F(x), F(-x), and a long tangent
Been doing the work but not finding time to blog about it. This week I've been studying from Calculus Lifesaver Tools which is super well-written and so far has taught me a lot about functions and the inverse of functions. Where is this going? Good places, I'm sure. Also on Tuesday I took a break from the harder stuff and spent time with Secrets of Mental Math which is just plain fun to both read and do. Calculating stuff in my head has always been fairly easy and reading these tricks reinforced some of the things I already knew and then taught me some awesome new tricks.
Doing the rapid mental math reminded me of a time, so very long ago, when I was at Concordia and my girlfriend and I volunteered for a psychological study on female friendships. We didn't tell the researchers we were actually dating because we were broke students in Montreal and we needed the pizza money ($15 each for 3 hours buys a lot of pizza in 1996).
The test was conducted by putting Abi and myself in a room with two video game stations, probably Atari or a nearby relative. Prior to playing they attached sensors to our skin to measure our various body signals, and then we were left to play the game which turned out to be a very simple math equation quiz with two answers displayed (left and right). To get points you just had to choose the correct answer with your controller.

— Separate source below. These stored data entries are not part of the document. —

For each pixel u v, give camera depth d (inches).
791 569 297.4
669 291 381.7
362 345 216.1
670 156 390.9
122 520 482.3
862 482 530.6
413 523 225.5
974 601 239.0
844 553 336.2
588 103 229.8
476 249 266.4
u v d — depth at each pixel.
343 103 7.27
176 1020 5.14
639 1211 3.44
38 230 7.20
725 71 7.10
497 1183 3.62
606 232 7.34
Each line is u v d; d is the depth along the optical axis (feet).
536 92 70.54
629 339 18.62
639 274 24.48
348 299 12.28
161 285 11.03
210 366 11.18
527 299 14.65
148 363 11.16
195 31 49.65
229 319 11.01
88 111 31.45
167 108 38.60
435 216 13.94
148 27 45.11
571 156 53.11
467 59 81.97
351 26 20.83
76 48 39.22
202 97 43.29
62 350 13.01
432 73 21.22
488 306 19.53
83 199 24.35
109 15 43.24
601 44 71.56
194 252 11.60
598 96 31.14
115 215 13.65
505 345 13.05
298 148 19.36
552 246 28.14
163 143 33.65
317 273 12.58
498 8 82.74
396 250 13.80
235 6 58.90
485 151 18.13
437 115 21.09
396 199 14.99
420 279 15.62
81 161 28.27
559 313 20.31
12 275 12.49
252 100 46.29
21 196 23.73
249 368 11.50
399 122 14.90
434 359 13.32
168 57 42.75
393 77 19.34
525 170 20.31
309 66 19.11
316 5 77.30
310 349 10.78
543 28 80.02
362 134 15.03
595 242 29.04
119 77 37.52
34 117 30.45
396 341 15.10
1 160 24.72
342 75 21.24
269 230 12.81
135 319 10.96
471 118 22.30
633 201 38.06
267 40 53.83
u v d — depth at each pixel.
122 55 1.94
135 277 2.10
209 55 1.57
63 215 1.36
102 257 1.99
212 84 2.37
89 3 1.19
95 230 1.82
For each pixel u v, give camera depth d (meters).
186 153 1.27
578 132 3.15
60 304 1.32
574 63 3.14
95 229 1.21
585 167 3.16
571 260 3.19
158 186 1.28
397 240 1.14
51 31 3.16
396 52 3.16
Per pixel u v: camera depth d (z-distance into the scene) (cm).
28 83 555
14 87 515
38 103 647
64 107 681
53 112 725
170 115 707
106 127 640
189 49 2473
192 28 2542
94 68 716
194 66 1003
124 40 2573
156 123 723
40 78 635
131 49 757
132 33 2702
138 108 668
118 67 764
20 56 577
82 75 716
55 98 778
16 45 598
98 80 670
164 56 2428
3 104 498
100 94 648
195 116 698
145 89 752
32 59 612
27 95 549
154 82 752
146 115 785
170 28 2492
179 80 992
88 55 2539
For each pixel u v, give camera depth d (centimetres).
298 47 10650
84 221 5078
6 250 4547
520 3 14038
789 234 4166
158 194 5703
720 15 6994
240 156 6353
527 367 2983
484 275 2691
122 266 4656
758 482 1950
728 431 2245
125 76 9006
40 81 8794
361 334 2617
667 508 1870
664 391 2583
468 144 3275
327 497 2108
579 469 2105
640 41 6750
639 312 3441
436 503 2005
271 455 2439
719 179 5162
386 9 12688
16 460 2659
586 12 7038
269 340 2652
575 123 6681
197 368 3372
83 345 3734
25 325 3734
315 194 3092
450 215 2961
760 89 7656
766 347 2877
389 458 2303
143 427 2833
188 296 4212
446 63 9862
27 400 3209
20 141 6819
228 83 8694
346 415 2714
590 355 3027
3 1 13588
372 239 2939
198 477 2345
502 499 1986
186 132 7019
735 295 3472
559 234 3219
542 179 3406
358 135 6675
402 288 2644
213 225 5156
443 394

I admit, my first reaction was probably something like "I'm going to kick ass at this!". But then we started playing and...I DIDN'T. The most frustrating part was that there were answers I KNEW were right and I was getting big red X's on the screen and my score was being negatively affected by wrong answers. It drove me nuts. To make it worse, one of the researchers (oh, they were both women too, btw) came in, sat on the arm of my chair and started to criticize me as I played. "You didn't know that one?" "Wow, you suck at math". Things like that. She left the room and got into a heated argument with the other researcher while Abi and I kept playing the game. Then the argument took a turn for the worse and she stormed out.
At some point during their arguing Abi and I glanced at each other and realized that we both had picked up on the fact that the 'fight' happening in the other room was being staged. When the researcher who didn't leave in huff came back in she apologized for her colleagues' behaviour and took us into an interview room for questioning.
After we answered all their questions we got to ask some of our own. Turns out that yes, the fight was staged. Yes, she was mean to me as part of the experiment. My reactions to the treatment recorded as being elevated but Abi's were apparently through the roof - she told me later that it took all her will to not get up and slug the woman. Here's to a fiercely protective girlfriend :)
Also, it turns out the game was rigged. The station I sat at happened to be the one programmed to make the player fail. I needed to hear that so badly. It shook me to suck so badly at something I thought I was good at. That experiment stayed with me for a while, we told all our friends about it over 99 cent pizza slices or cheap beer at the Miami. Eventually I forgot, until Tuesday when I was doing the mental math tricks and was reminded: "Hey, I'm good at this, why did I think I wasn't?".